WORK INSTRUCTIONS »
1. Answer these questions using the passage on equivalent exemptions.
(a) Which Regulations section sets the equivalent exemption requirements that certain exemptions fail to satisfy?
(b) What name goes on Line 1a?
(c) Which revenue ruling gives a non-inclusive list of countries that grant equivalent exemptions?
2. Write out, word for word, the part of the passage on equivalent exemptions that opens with the words containing "Specific Instructions" and closes with "see Rev. Rul.".

SELECTED TEXT »
◆ ◆ ◆ ◆ ◆

Certain types of exemptions provided
to corporations organized in the United
States by foreign countries do not satisfy
the equivalent exemption requirements of
Regulations section 1.883-1(h). Examples
of types of exemptions that do not qualify
as equivalent exemptions include:
• Reduced tax rate or time limited
exemption,
• Inbound or outbound freight tax,
• Exemptions for limited types of cargo,
• Territorial tax systems,
• Countries that tax U.S. corporations
that are not managed and controlled in
that country on a residence basis, and
• Exemptions within categories of
income. See Regulations section
1.883-1(h)(4) for additional information.

Specific Instructions
Part I – Qualified Foreign
Corporation
Line 1a. Enter the name of the qualified
foreign country (defined on page 1) in
which the foreign corporation was
organized.
Line 1b. Type of Equivalent
Exemption. Check one (and only one) of
the boxes on line 1b to indicate the type
of equivalent exemption granted by the
foreign country listed in line 1a. For a
non-inclusive list of countries that grant
equivalent exemptions, see Rev. Rul.
2008-17.

◆ ◆ ◆ ◆ ◆

DATASET ROWS »

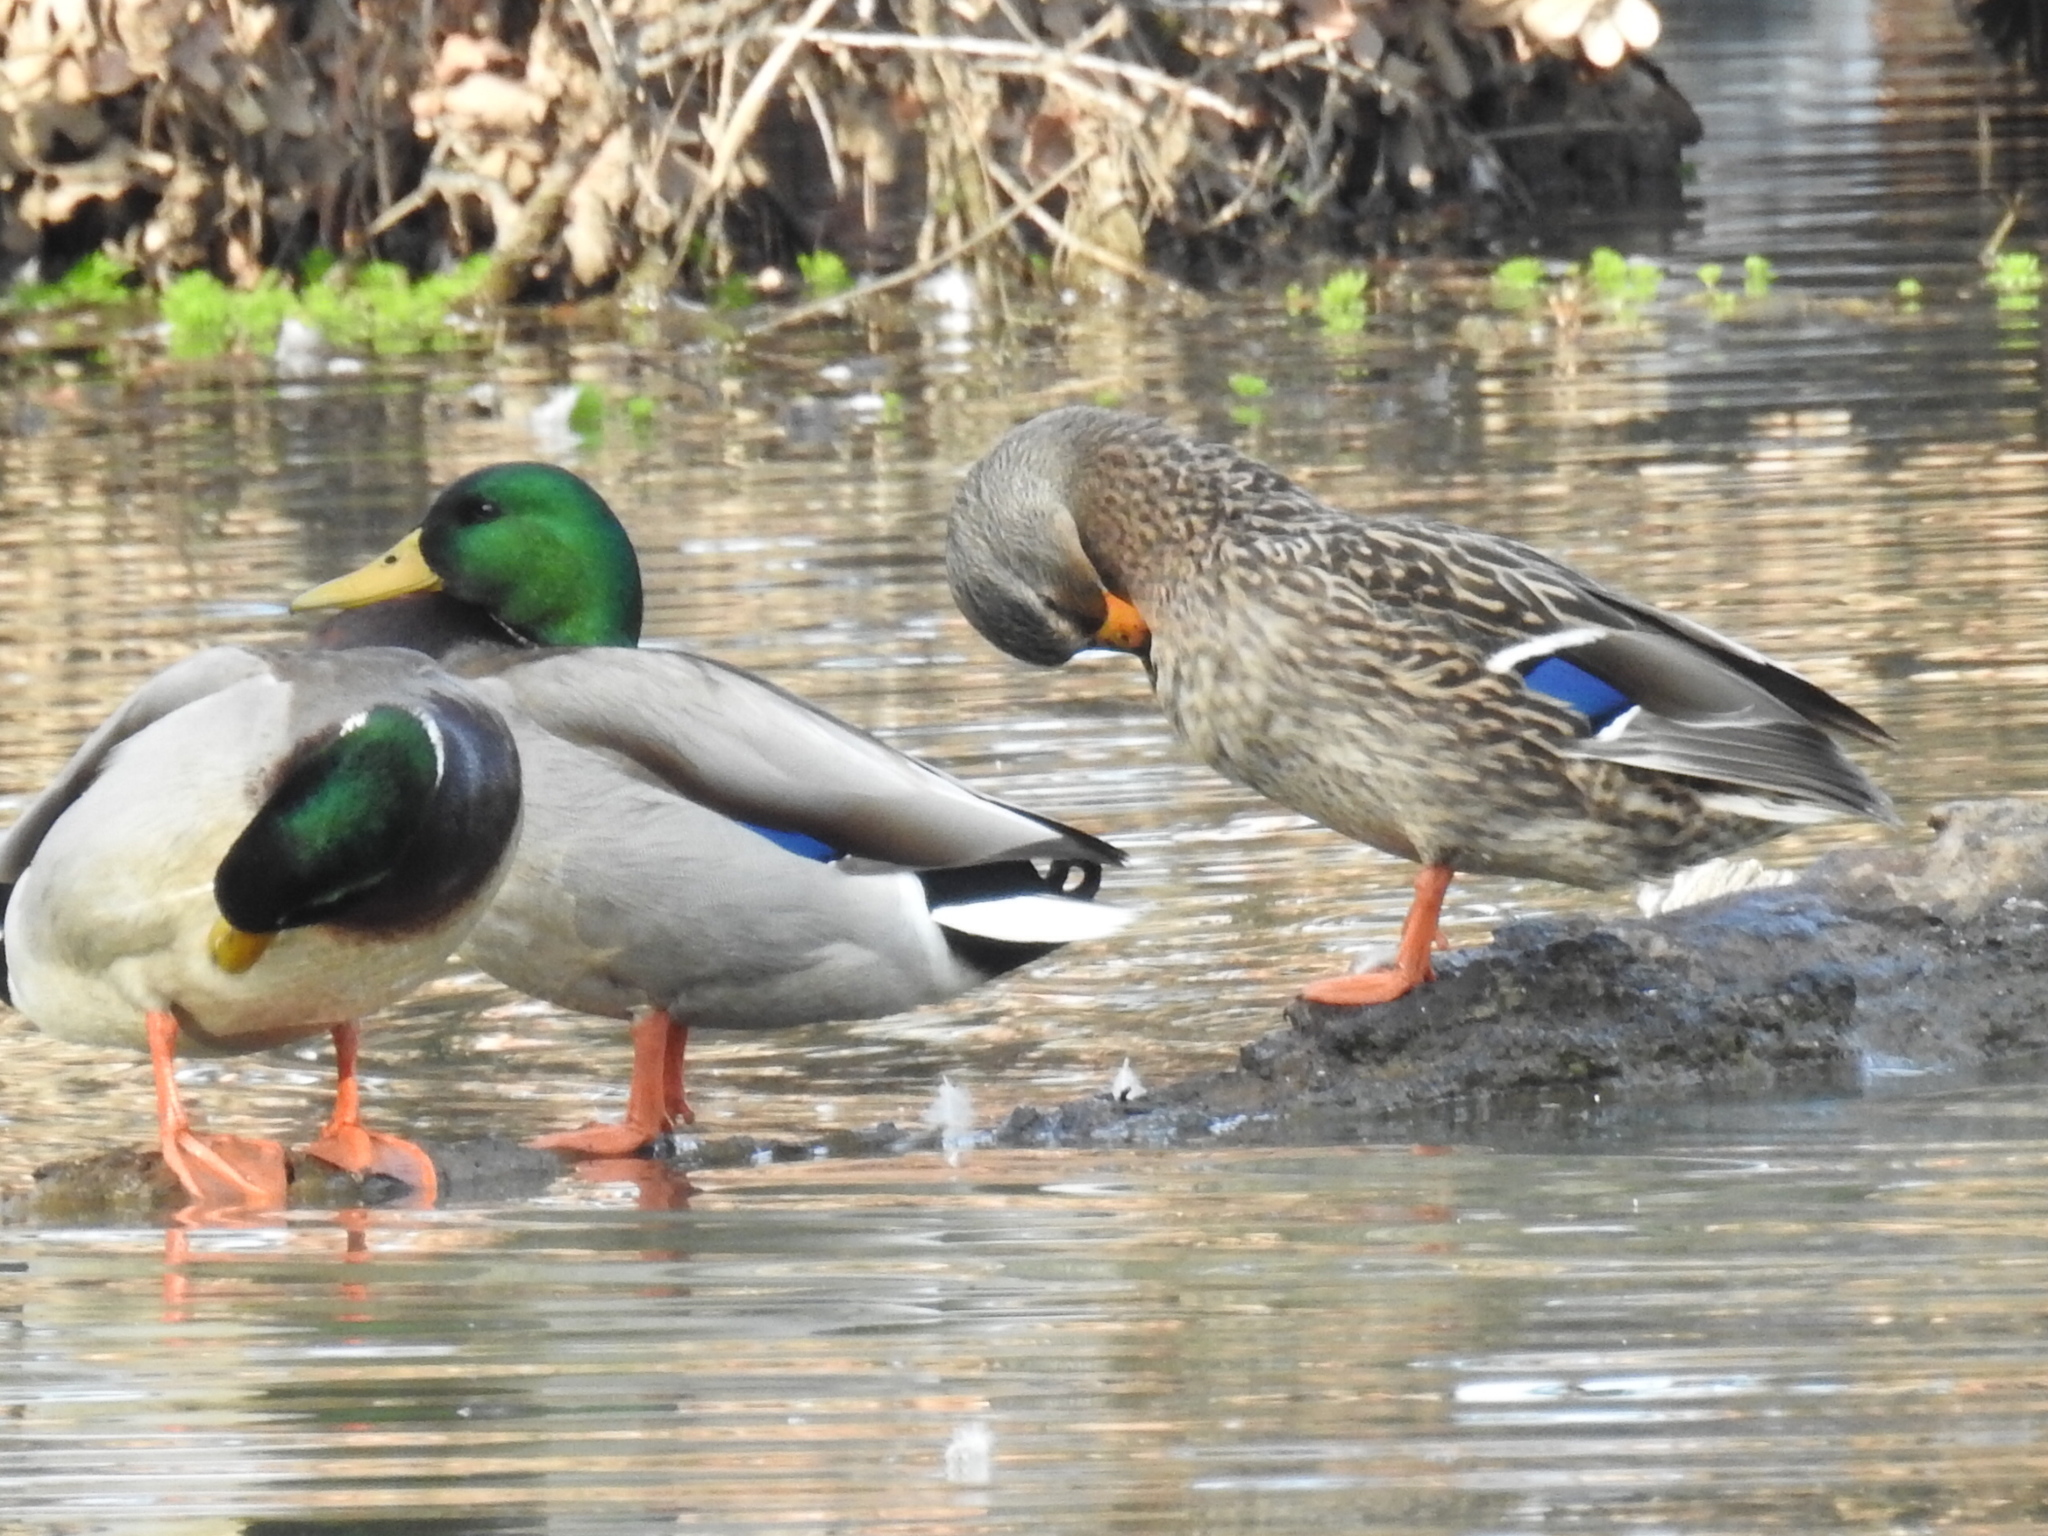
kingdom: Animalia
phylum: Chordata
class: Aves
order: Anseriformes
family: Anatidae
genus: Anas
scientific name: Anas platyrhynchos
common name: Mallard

◆ ◆ ◆ ◆ ◆

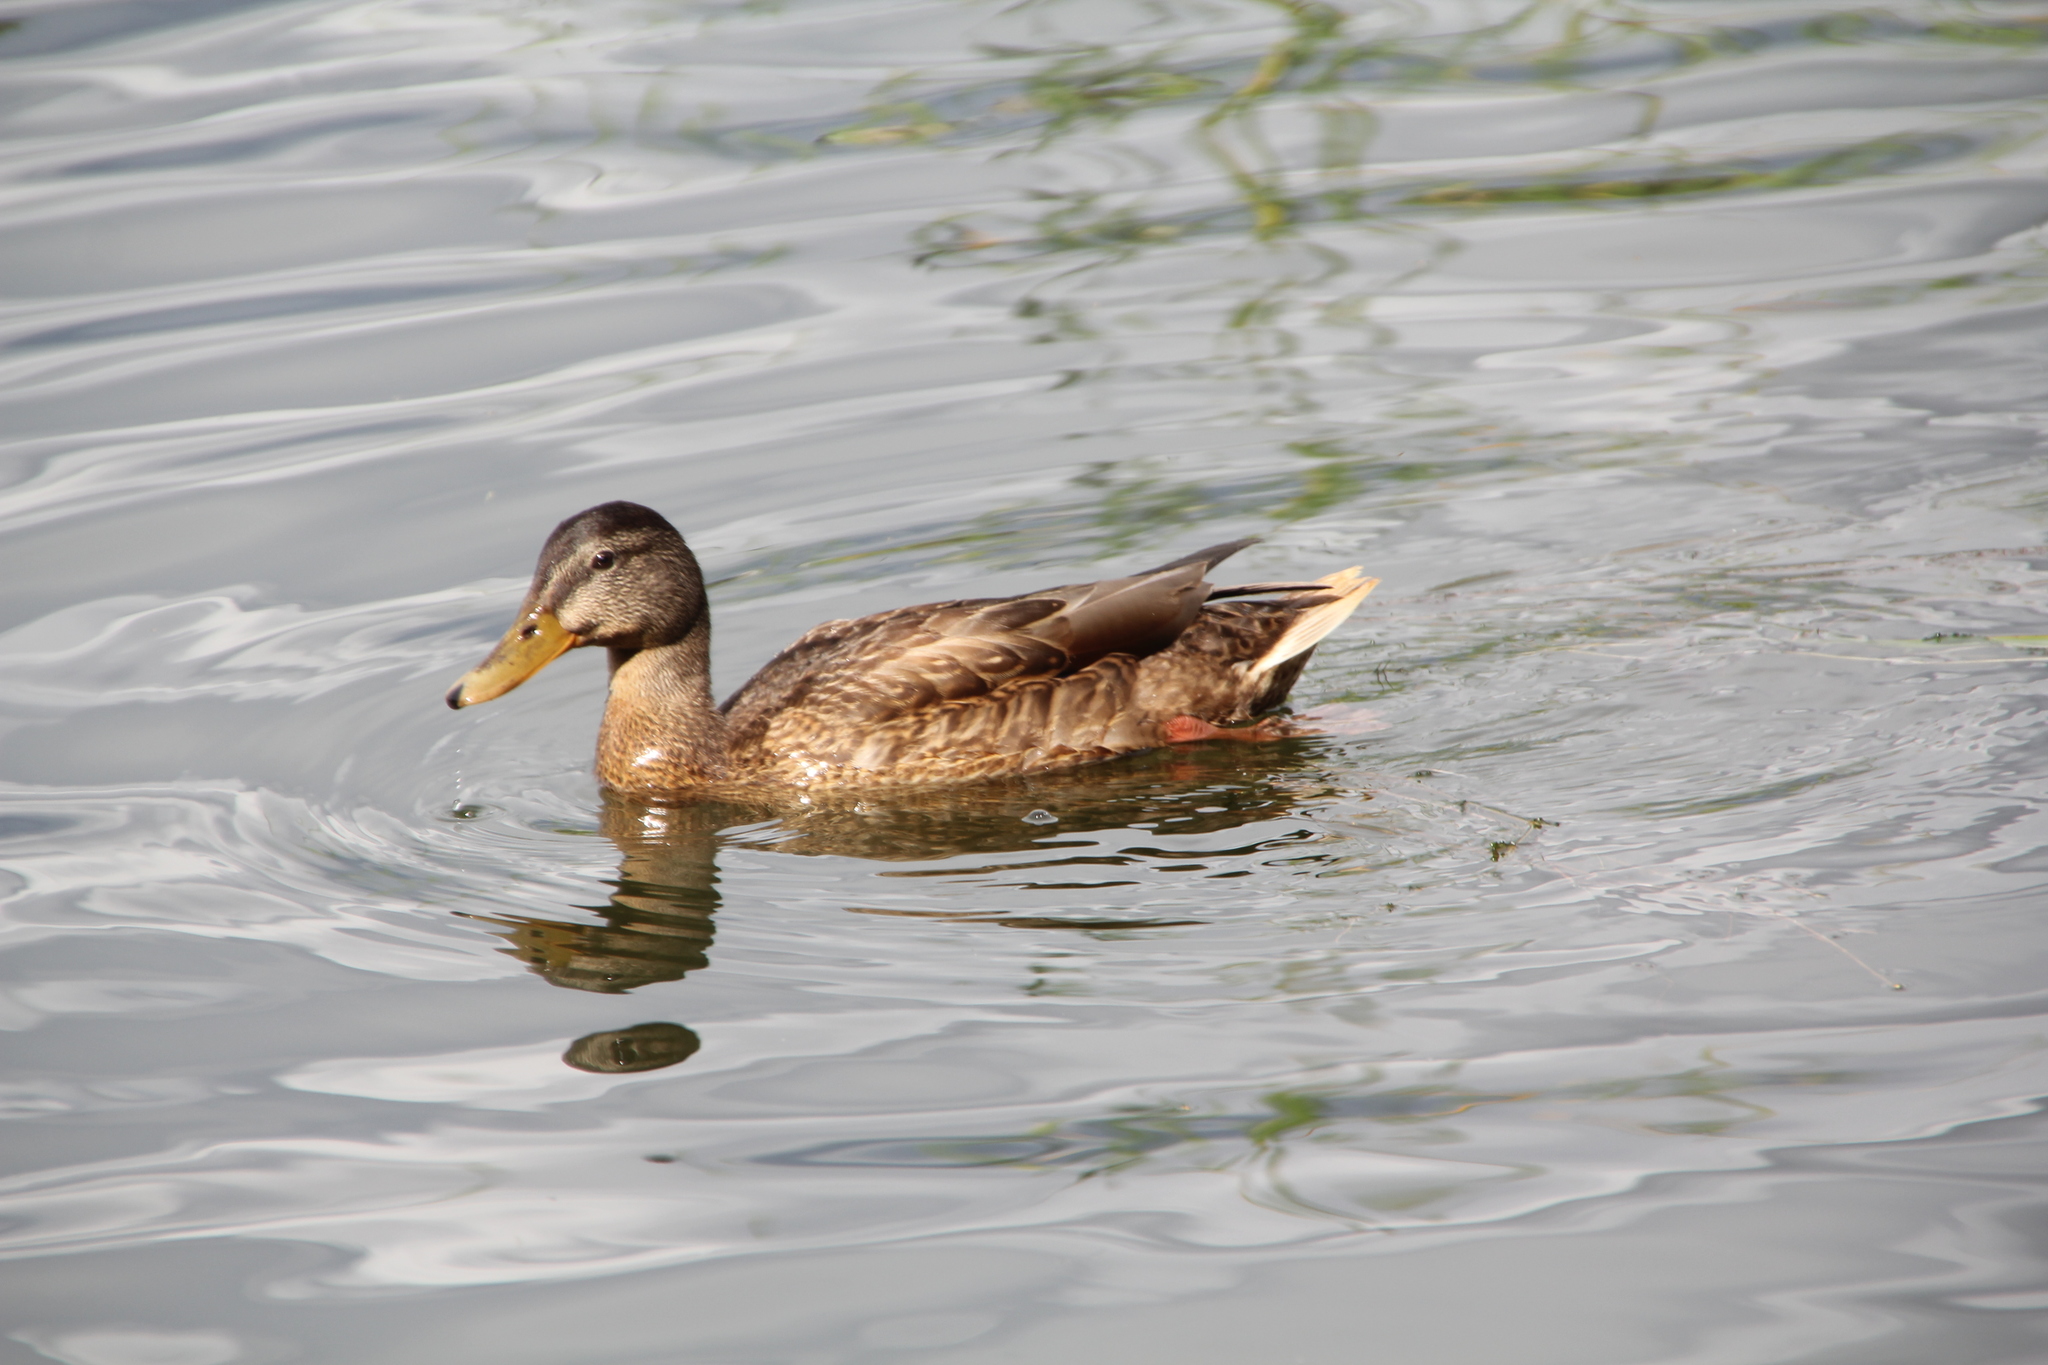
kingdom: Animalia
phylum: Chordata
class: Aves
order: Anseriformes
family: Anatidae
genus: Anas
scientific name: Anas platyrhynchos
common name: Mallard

◆ ◆ ◆ ◆ ◆

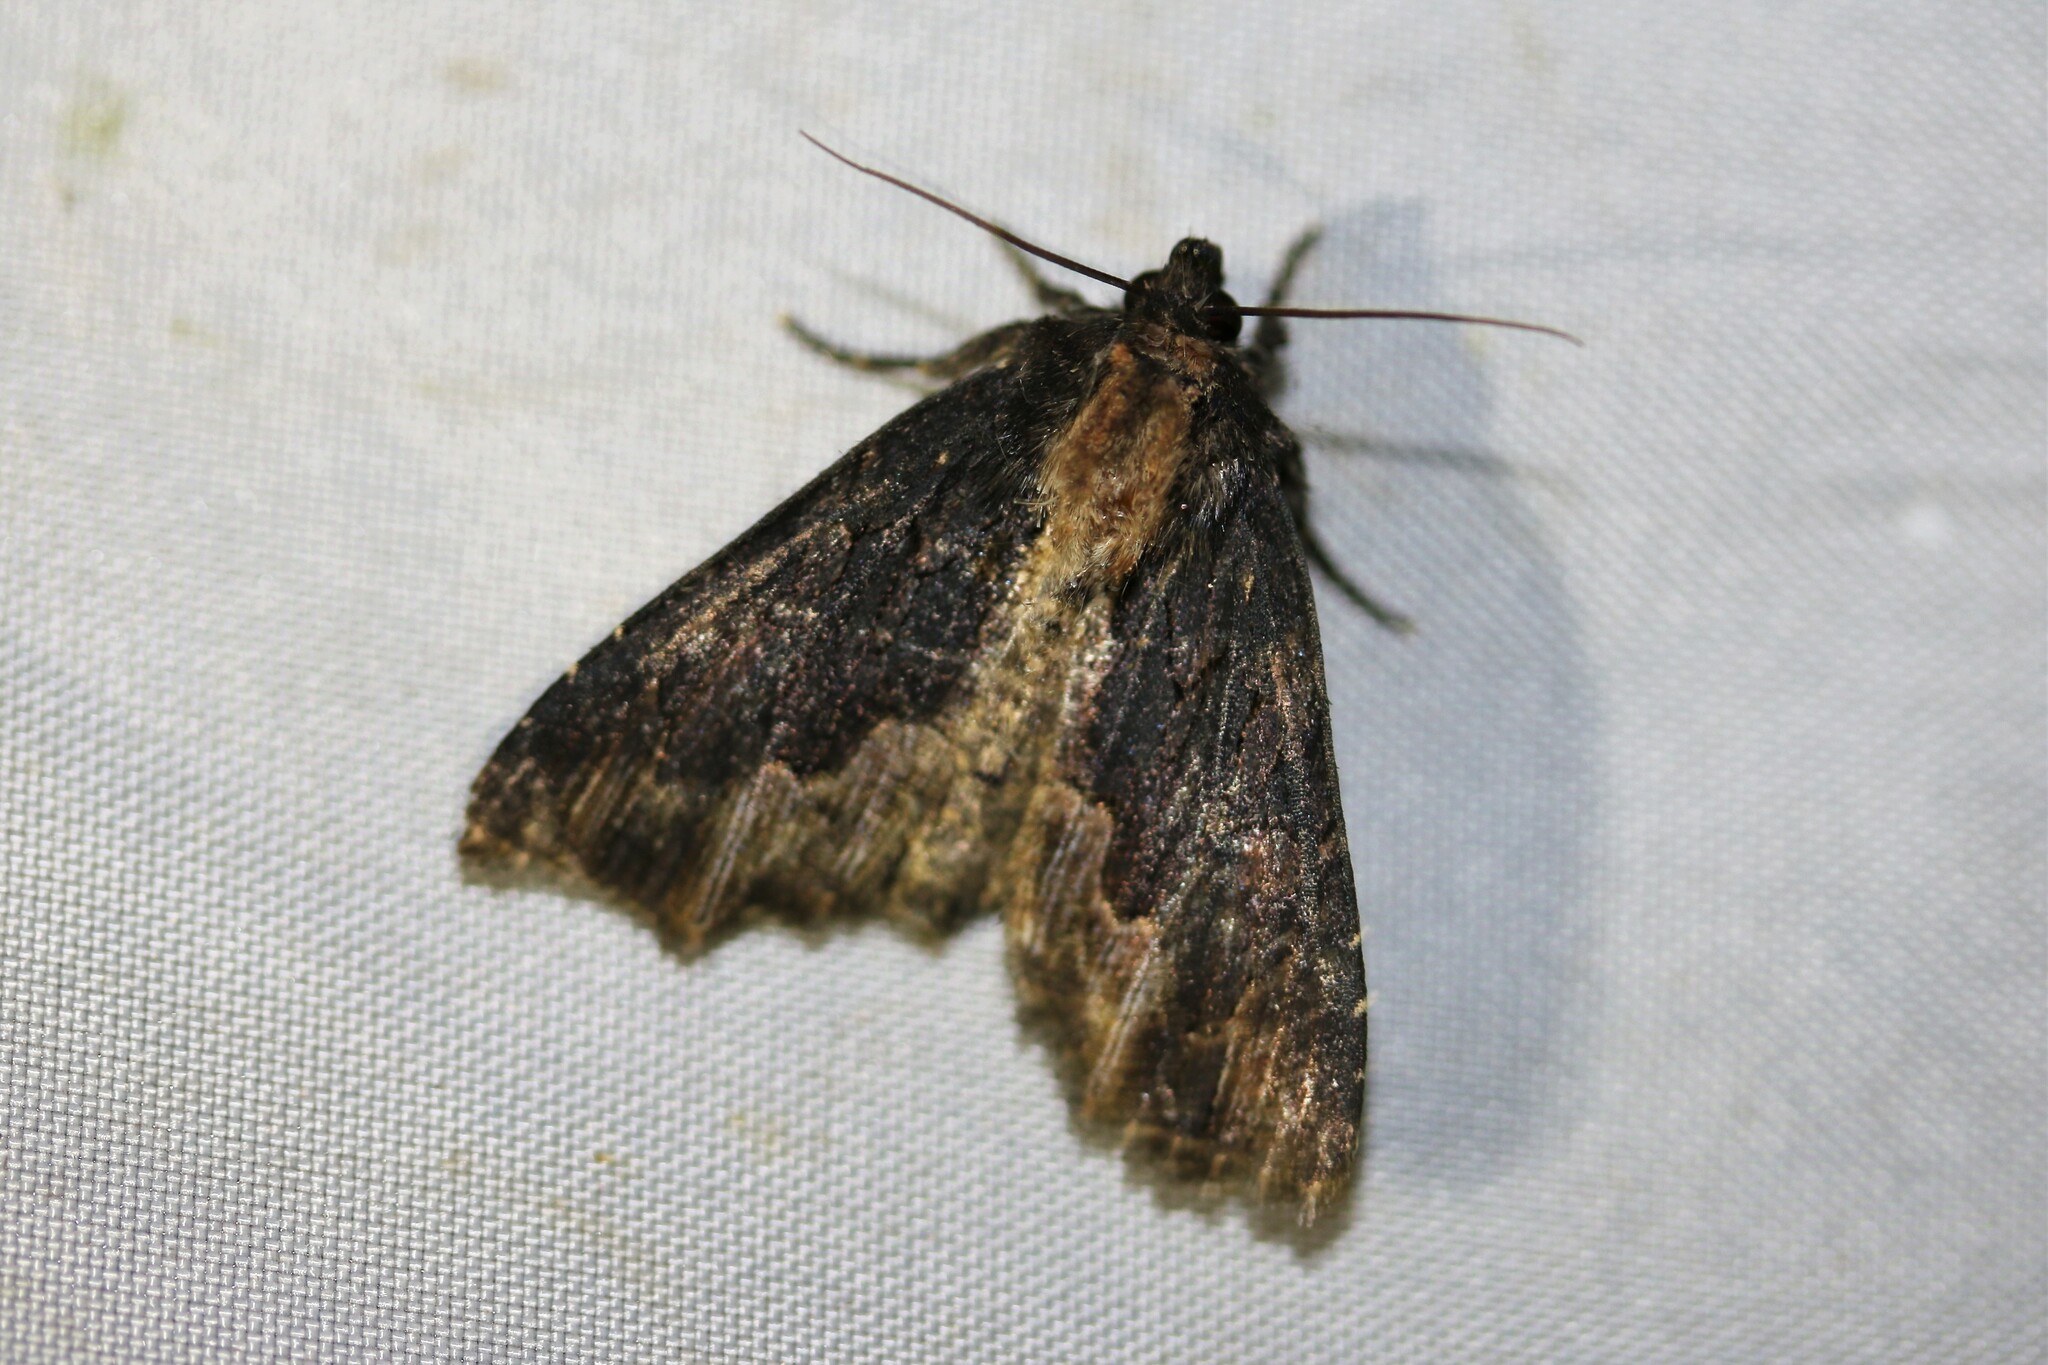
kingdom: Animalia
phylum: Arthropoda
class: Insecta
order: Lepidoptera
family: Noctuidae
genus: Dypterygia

◆ ◆ ◆ ◆ ◆

ANSWER SET »
1.
(a) Regulations section 1.883-1(h).
(b) The name of the qualified foreign country in which the foreign corporation was organized.
(c) Rev. Rul. 2008-17.

2.
Specific Instructions
Part I – Qualified Foreign
Corporation
Line 1a. Enter the name of the qualified
foreign country (defined on page 1) in
which the foreign corporation was
organized.
Line 1b. Type of Equivalent
Exemption. Check one (and only one) of
the boxes on line 1b to indicate the type
of equivalent exemption granted by the
foreign country listed in line 1a. For a
non-inclusive list of countries that grant
equivalent exemptions, see Rev. Rul.